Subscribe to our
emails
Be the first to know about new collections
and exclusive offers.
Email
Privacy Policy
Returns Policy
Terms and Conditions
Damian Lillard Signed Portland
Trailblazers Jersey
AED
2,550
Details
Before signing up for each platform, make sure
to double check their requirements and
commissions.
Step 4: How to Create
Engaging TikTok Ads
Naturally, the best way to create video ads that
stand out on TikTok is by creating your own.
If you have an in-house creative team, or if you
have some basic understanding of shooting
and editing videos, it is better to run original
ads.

═══

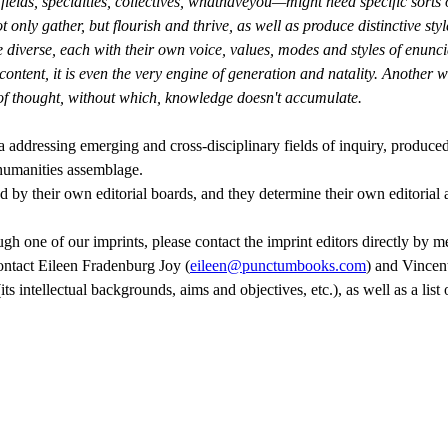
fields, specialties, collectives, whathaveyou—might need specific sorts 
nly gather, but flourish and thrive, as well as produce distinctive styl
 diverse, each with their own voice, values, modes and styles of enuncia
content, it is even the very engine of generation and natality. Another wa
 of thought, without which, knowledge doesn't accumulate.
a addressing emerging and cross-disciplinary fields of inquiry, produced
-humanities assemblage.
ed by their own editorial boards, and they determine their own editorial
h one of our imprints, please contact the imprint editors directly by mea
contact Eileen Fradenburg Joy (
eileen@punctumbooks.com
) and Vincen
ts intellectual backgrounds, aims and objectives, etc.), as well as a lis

═══

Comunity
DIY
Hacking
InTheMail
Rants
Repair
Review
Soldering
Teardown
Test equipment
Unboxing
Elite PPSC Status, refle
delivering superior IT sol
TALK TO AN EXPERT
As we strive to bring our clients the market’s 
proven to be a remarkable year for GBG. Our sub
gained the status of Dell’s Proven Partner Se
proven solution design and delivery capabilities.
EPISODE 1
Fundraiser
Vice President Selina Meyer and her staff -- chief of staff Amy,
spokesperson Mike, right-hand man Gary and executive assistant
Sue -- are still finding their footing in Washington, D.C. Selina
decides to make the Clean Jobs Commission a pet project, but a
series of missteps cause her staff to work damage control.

═══

● Problem details
Gather up, from the records above, each line where the word "contact" appears.

● Output for this task
h one of our imprints, please contact the imprint editors directly by mea
contact Eileen Fradenburg Joy (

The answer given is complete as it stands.